Lung cancer is one of the most malignant tumors with fastest morbidity and mortality. Small cell lung cancer (SCLC) is the most malignant pathological type of lung cancer with early metastasis and poor prognosis. At present, there is a lack of effective indicators to predict prognosis of SCLC patients. Delta-like 3 protein (DLL3) is selectively expressed on the surface of SCLC and is involved in proliferation and invasion. Neuron-specific enolase (NSE) is an enolase isoenzyme that is generally regarded as a biomarker for SCLC and may correlate with stage of SCLC, prognosis and chemotherapy response. NSE can be influenced by different types of factors.

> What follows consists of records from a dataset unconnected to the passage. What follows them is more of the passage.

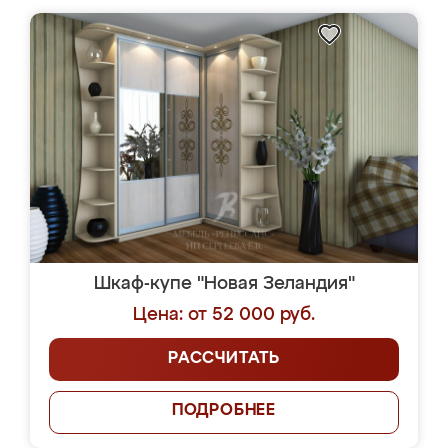
Шкаф-купе "Новая Зеландия"
Цена: от 52 000 руб.
РАССЧИТАТЬ
ПОДРОБНЕЕ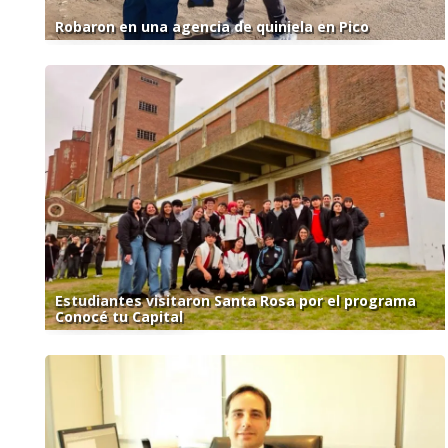
Robaron en una agencia de quiniela en Pico
Estudiantes visitaron Santa Rosa por el programa
Conocé tu Capital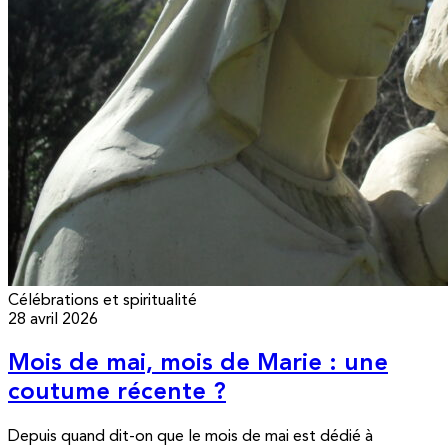
Célébrations et spiritualité
28 avril 2026
Mois de mai, mois de Marie : une
coutume récente ?
Depuis quand dit-on que le mois de mai est dédié à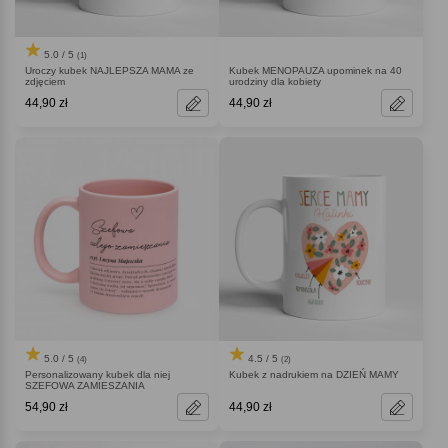
5.0 / 5
(1)
Uroczy kubek NAJLEPSZA MAMA ze
Kubek MENOPAUZA upominek na 40
zdjęciem
urodziny dla kobiety
44,90 zł
44,90 zł
5.0 / 5
4.5 / 5
(4)
(2)
Personalizowany kubek dla niej
Kubek z nadrukiem na DZIEŃ MAMY
SZEFOWA ZAMIESZANIA
54,90 zł
44,90 zł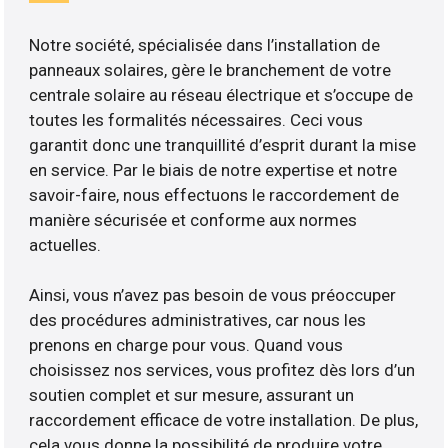
Notre société, spécialisée dans l’installation de
panneaux solaires, gère le branchement de votre
centrale solaire au réseau électrique et s’occupe de
toutes les formalités nécessaires. Ceci vous
garantit donc une tranquillité d’esprit durant la mise
en service. Par le biais de notre expertise et notre
savoir-faire, nous effectuons le raccordement de
manière sécurisée et conforme aux normes
actuelles.
Ainsi, vous n’avez pas besoin de vous préoccuper
des procédures administratives, car nous les
prenons en charge pour vous. Quand vous
choisissez nos services, vous profitez dès lors d’un
soutien complet et sur mesure, assurant un
raccordement efficace de votre installation. De plus,
cela vous donne la possibilité de produire votre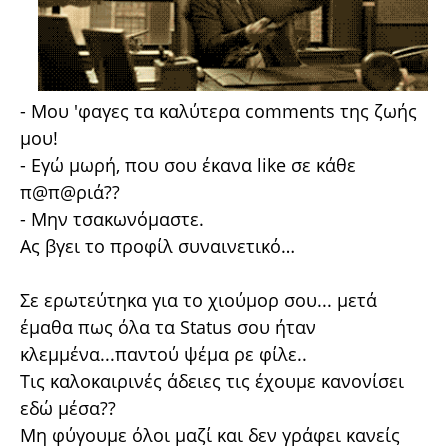
- Μου 'φαγες τα καλύτερα comments της ζωής
μου!
- Εγώ μωρή, που σου έκανα like σε κάθε
π@π@ριά??
- Μην τσακωνόμαστε.
Ας βγει το προφίλ συναινετικό…
Σε ερωτεύτηκα για το χιούμορ σου... μετά
έμαθα πως όλα τα Status σου ήταν
κλεμμένα...παντού ψέμα ρε φίλε..
Τις καλοκαιρινές άδειες τις έχουμε κανονίσει
εδώ μέσα??
Μη φύγουμε όλοι μαζί και δεν γράφει κανείς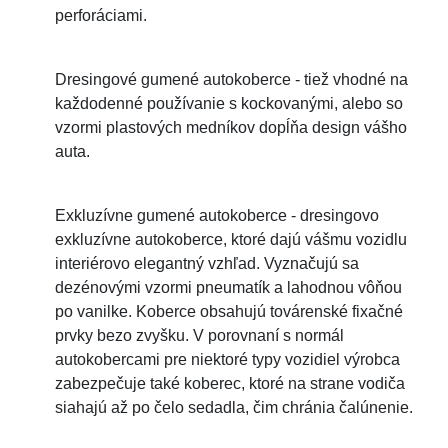
perforáciami.
Dresingové gumené autokoberce - tiež vhodné na
každodenné používanie s kockovanými, alebo so
vzormi plastových medníkov dopĺňa design vášho
auta.
Exkluzívne gumené autokoberce - dresingovo
exkluzívne autokoberce, ktoré dajú vášmu vozidlu
interiérovo elegantný vzhľad. Vyznačujú sa
dezénovými vzormi pneumatík a lahodnou vôňou
po vanilke. Koberce obsahujú továrenské fixačné
prvky bezo zvyšku. V porovnaní s normál
autokobercami pre niektoré typy vozidiel výrobca
zabezpečuje také koberec, ktoré na strane vodiča
siahajú až po čelo sedadla, čim chránia čalúnenie.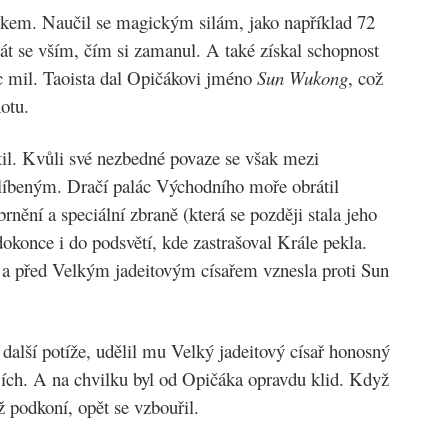
žákem. Naučil se magickým silám, jako například 72
 se vším, čím si zamanul. A také získal schopnost
íc mil. Taoista dal Opičákovi jméno
Sun Wukong
, což
otu.
il. Kvůli své nezbedné povaze se však mezi
líbeným. Dračí palác Východního moře obrátil
nění a speciální zbraně (která se později stala jeho
okonce i do podsvětí, kde zastrašoval Krále pekla.
 a před Velkým jadeitovým císařem vznesla proti Sun
další potíže, udělil mu Velký jadeitový císař honosný
ájích. A na chvilku byl od Opičáka opravdu klid. Když
ž podkoní, opět se vzbouřil.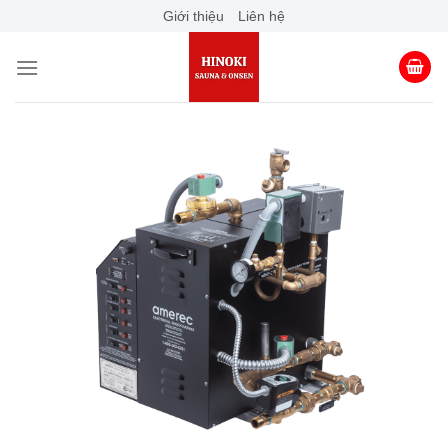
Skip
Giới thiệu
Liên hệ
to
content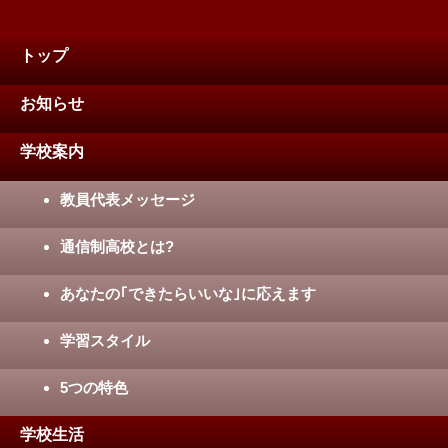
トップ
お知らせ
学校案内
教員代表メッセージ
通信制高校とは?
あなたの｢できたらいいな｣に応えます
学習スタイル
5つの特色
学校生活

To explore the associations between expression levels of DLL3 in tumor tissues with platinum/etoposide chemotherapy response, and assess the prognostic values of DLL3, NSE and other potential prognostic factors in advanced SCLC patients were herein studied. Ninety-seven patients diagnosed with SCLC in Zhongda Hospital from 2014 to 2020 were enrolled in the study. Serum NSE levels were tested using ELISA methods before any treatment. The expression of DLL3 in tumor tissue was detected by Immunohistochemistry (IHC). We investigated the relationship of DLL3 expression with chemotherapy and survival. Progression free survival (PFS) and overall survival (OS) were estimated by the Kaplan-Meier method. Multivariate Cox-proportional hazard regression was used to identify predictors of PFS and OS. DLL3 was detected in 84.5% (82/97) of all patients' tumor samples by IHC, mainly located on the surface of SCLC cells. Lower DLL3 expression was associated with longer PFS and better chemotherapy response. OS had no significant differences. Multivariate analysis by Cox Hazard model showed that, high DLL3 expression and maximum tumor size >5 cm were independent risk factors for PFS, where NSE < 35 ng/mL and age < 70 were independent prognostic factors for OS. Early stage was independent prognostic factors for PFS and OS (P < .05 log-rank). DLL3 was expressed in the most of SCLCs. DLL3 expression level in the tumor and NSE level in the serum may be useful biomarkers to predict the prognosis of SCLC. DLL3 may be a potential therapeutic target for SCLC in the future.

Figure 1.

(A–D) Immunohistochemical staining of DLL3 in SCLC specimens (10×). (A) Negative DLL3 expression (IHC Score = 0); (B) low DLL3 expression (IHC Score = 4); (C, D) high DLL3 expression (IHC Score = 8 and 12). DLL3 = delta-like 3 protein, IHC = immunohistochemistry, SCLC = small cell lung cancer.

Figure 2.

Kaplan–Meier survival curves for PFS and OS. (A, B) Comparison of PFS and OS in total patients according to DLL3 expression levels. (C, D) Comparison of PFS and OS in total patients according to serum NSE levels. (E, F) Comparison of PFS and OS in total patients according to the combination of DLL3 expression and serum NSE levels. DLL3 = delta-like 3 protein, NSE = neuron-specific enolase, OS = overall survival, PFS = progression free survival.